Einde inhoudsopgave
Gedelegeerde verordening (EU) 2015/35 tot aanvulling van Richtlijn 2009/138/EG betreffende de toegang tot en uitoefening van het verzekerings- en het herverzekeringsbedrijf (Solvabiliteit II)
Artikel 214 Zekerheidsovereenkomsten
Geldend
Geldend vanaf 18-01-2015
- Bronpublicatie:
10-10-2014, PbEU 2015, L 12 (uitgifte: 17-01-2015, regelingnummer: 2015/35)
- Inwerkingtreding
18-01-2015
- Bronpublicatie inwerkingtreding:
10-10-2014, PbEU 2015, L 12 (uitgifte: 17-01-2015, regelingnummer: 2015/35)
- Vakgebied(en)
Financieel recht / Financieel toezicht (juridisch)

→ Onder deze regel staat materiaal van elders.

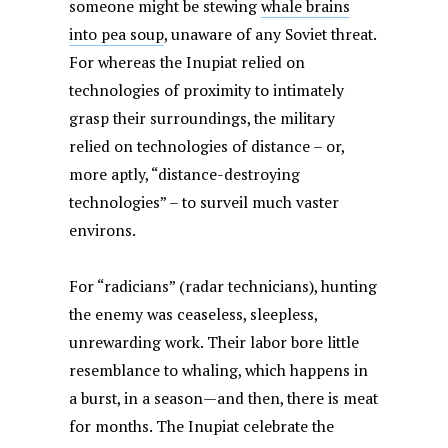
someone might be stewing
whale brains
into pea soup
, unaware of any Soviet threat.
For whereas the Inupiat relied on
technologies of proximity to intimately
grasp their surroundings, the military
relied on technologies of distance – or,
more aptly, “distance-destroying
technologies” – to surveil much vaster
environs.
For “radicians” (radar technicians), hunting
the enemy was ceaseless, sleepless,
unrewarding work. Their labor bore little
resemblance to whaling, which happens in
a burst, in a season—and then, there is meat
for months. The Inupiat celebrate the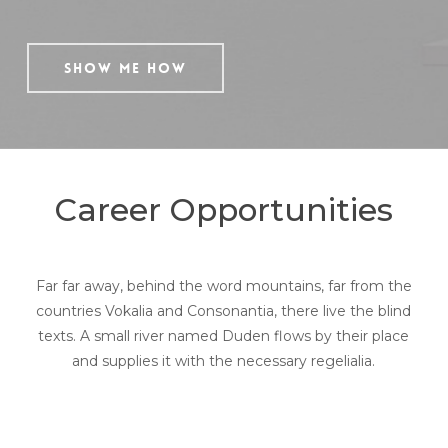
Show Me How
Career Opportunities
Far far away, behind the word mountains, far from the
countries Vokalia and Consonantia, there live the blind
texts. A small river named Duden flows by their place
and supplies it with the necessary regelialia.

Verzekeringsrecht / Algemeen
1.
Bij de berekening van het kernsolvabiliteitskapitaalvereiste worden zekerheidsovereenkomsten alleen opgenomen indien, behalve aan de kwalitatieve criteria in de artikelen 209 en 210, aan de volgende criteria is voldaan:
- (a)
de verzekerings- of herverzekeringsonderneming die het risico cedeert heeft het recht om bij wanbetaling, insolventie of faillissement of een andere kredietgebeurtenis betreffende de tegenpartij de zekerheid te gelegener tijd te liquideren of te houden;
- (b)
er is voldoende zekerheid over de door de zekerheid tot stand gebrachte protectie wegens een van de volgende elementen:
- i)
zij heeft een voldoende kredietkwaliteit, is voldoende liquide en is voldoende stabiel in waarde;
- ii)
zij wordt gegarandeerd door een tegenpartij, behalve een tegenpartij als bedoeld in artikel 187, lid 5, en 184, lid 2, waaraan een risicofactor voor concentratierisico van 0 % is toegekend;
- (c)
er is geen materieel positieve correlatie tussen de kredietkwaliteit van de tegenpartij en de waarde van de zekerheid;
- (d)
de zekerheid zijn geen effecten die zijn uitgegeven door de tegenpartij of een verbonden onderneming van die tegenpartij.
2.
Indien een zekerheidsovereenkomst voldoet aan de definitie in artikel 1, lid 26, onder b), en inhoudt dat de zekerheid door een bewaarnemer of een andere derde wordt aangehouden, zorgt de verzekerings- of herverzekeringsonderneming ervoor dat aan alle volgende criteria is voldaan:
- (a)
de betrokken bewaarnemer of een andere derde scheidt de als zekerheid aangehouden activa van zijn eigen activa;
- (b)
de financiële instrumenten worden aangehouden door een deposito-instelling waaraan kredietkwaliteitscategorie 3 of beter is toegekend overeenkomstig afdeling 2, hoofdstuk 1 van deze titel;
- (c)
de gescheiden activa zijn individueel aanwijsbaar en kunnen alleen worden veranderd of vervangen met instemming van de verzekerings- of herverzekeringsonderneming of een persoon die als trustee optreedt in verband met het belang van de verzekerings- of herverzekeringsonderneming in dergelijke activa;
- (d)
de verzekerings- of herverzekeringsonderneming heeft het recht (of is een begunstigde krachtens een trust waarbij de trustee het recht heeft) om bij wanbetaling, insolventie of faillissement of een andere kredietgebeurtenis betreffende de bewaarnemer of een andere derde die de zekerheid namens de tegenpartij aanhoudt de gescheiden activa te gelegener tijd te liquideren of te behouden.
- (e)
de gescheiden activa worden alleen gebruikt voor het betalen van of het verstrekken van zekerheid ten gunste van een verzekerings- of herverzekeringsonderneming of overeenkomstig de richtsnoeren van de verzekerings- of herverzekeringsonderneming.